• **WRITTEN TASK**: Write the data out in full and word for word. Do not include images.

[Opening DATA EXCERPTS section]

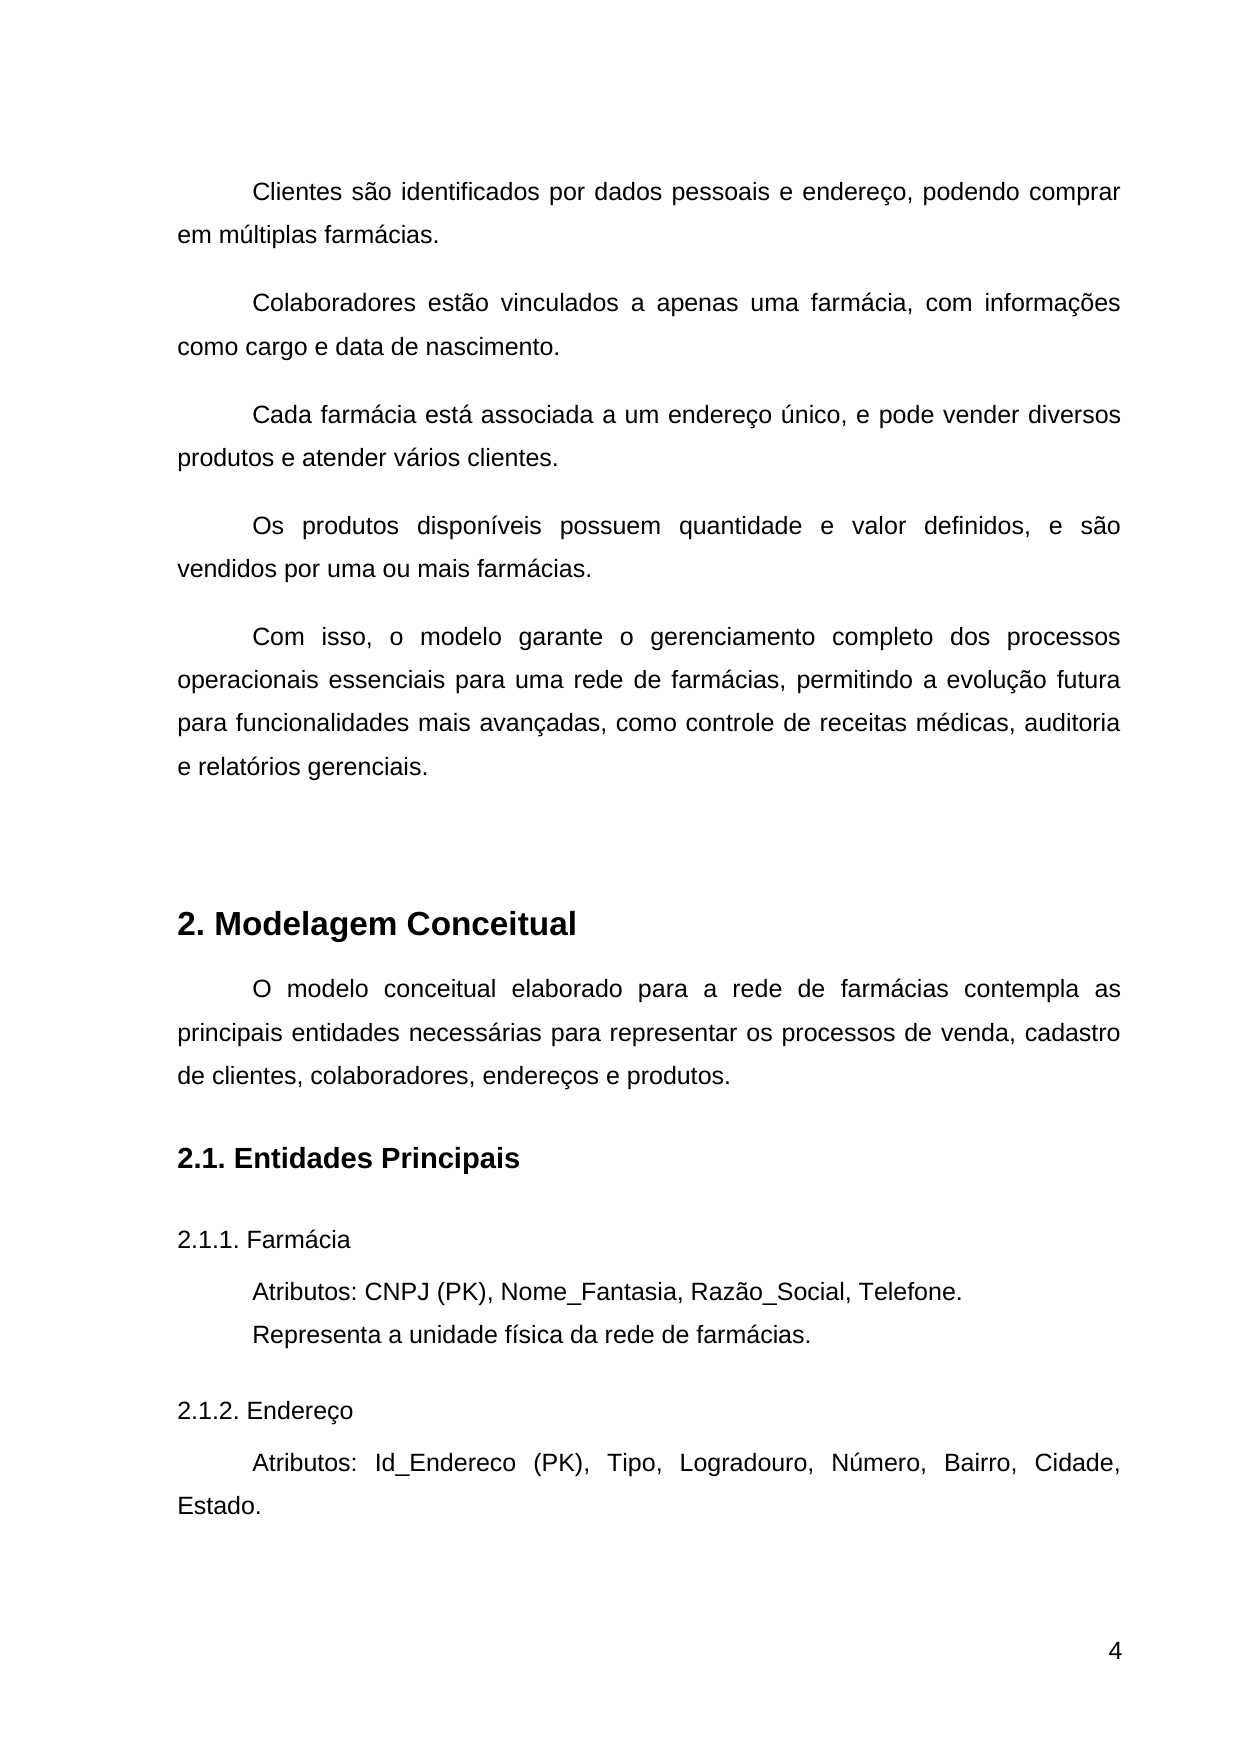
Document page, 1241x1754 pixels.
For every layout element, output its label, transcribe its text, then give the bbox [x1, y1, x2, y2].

subtitle 2.1.2. Endereço [177, 1396, 1122, 1425]
text Colaboradores estão vinculados a apenas uma farmácia, com informações como cargo e data de nascimento. [177, 288, 1122, 360]
subtitle 2.1.1. Farmácia [177, 1225, 1122, 1254]
text Cada farmácia está associada a um endereço único, e pode vender diversos produtos e atender vários clientes. [177, 399, 1122, 471]
text Representa a unidade física da rede de farmácias. [177, 1319, 1122, 1348]
text Com isso, o modelo garante o gerenciamento completo dos processos operacionais essenciais para uma rede de farmácias, permitindo a evolução futura para funcionalidades mais avançadas, como controle de receitas médicas, auditoria e relatórios gerenciais. [177, 622, 1122, 780]
text O modelo conceitual elaborado para a rede de farmácias contempla as principais entidades necessárias para representar os processos de venda, cadastro de clientes, colaboradores, endereços e produtos. [177, 974, 1122, 1089]
text Clientes são identificados por dados pessoais e endereço, podendo comprar em múltiplas farmácias. [177, 177, 1122, 249]
subtitle 2. Modelagem Conceitual [177, 904, 1122, 943]
text Os produtos disponíveis possuem quantidade e valor definidos, e são vendidos por uma ou mais farmácias. [177, 511, 1122, 583]
text Atributos: CNPJ (PK), Nome_Fantasia, Razão_Social, Telefone. [177, 1276, 1122, 1305]
text Atributos: Id_Endereco (PK), Tipo, Logradouro, Número, Bairro, Cidade, Estado. [177, 1447, 1122, 1519]
subtitle 2.1. Entidades Principais [177, 1141, 1122, 1175]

[Closing DATA EXCERPTS section]

• **SOLUTION TO THE EXERCISE**:
Document page, 1241x1754 pixels.
For every layout element, output its label, transcribe its text, then give the bbox [x1, y1, x2, y2].

subtitle 2.1.2. Endereço [177, 1396, 1122, 1425]
text Colaboradores estão vinculados a apenas uma farmácia, com informações como cargo e data de nascimento. [177, 288, 1122, 360]
subtitle 2.1.1. Farmácia [177, 1225, 1122, 1254]
text Cada farmácia está associada a um endereço único, e pode vender diversos produtos e atender vários clientes. [177, 399, 1122, 471]
text Representa a unidade física da rede de farmácias. [177, 1319, 1122, 1348]
text Com isso, o modelo garante o gerenciamento completo dos processos operacionais essenciais para uma rede de farmácias, permitindo a evolução futura para funcionalidades mais avançadas, como controle de receitas médicas, auditoria e relatórios gerenciais. [177, 622, 1122, 780]
text O modelo conceitual elaborado para a rede de farmácias contempla as principais entidades necessárias para representar os processos de venda, cadastro de clientes, colaboradores, endereços e produtos. [177, 974, 1122, 1089]
text Clientes são identificados por dados pessoais e endereço, podendo comprar em múltiplas farmácias. [177, 177, 1122, 249]
subtitle 2. Modelagem Conceitual [177, 904, 1122, 943]
text Os produtos disponíveis possuem quantidade e valor definidos, e são vendidos por uma ou mais farmácias. [177, 511, 1122, 583]
text Atributos: CNPJ (PK), Nome_Fantasia, Razão_Social, Telefone. [177, 1276, 1122, 1305]
text Atributos: Id_Endereco (PK), Tipo, Logradouro, Número, Bairro, Cidade, Estado. [177, 1447, 1122, 1519]
subtitle 2.1. Entidades Principais [177, 1141, 1122, 1175]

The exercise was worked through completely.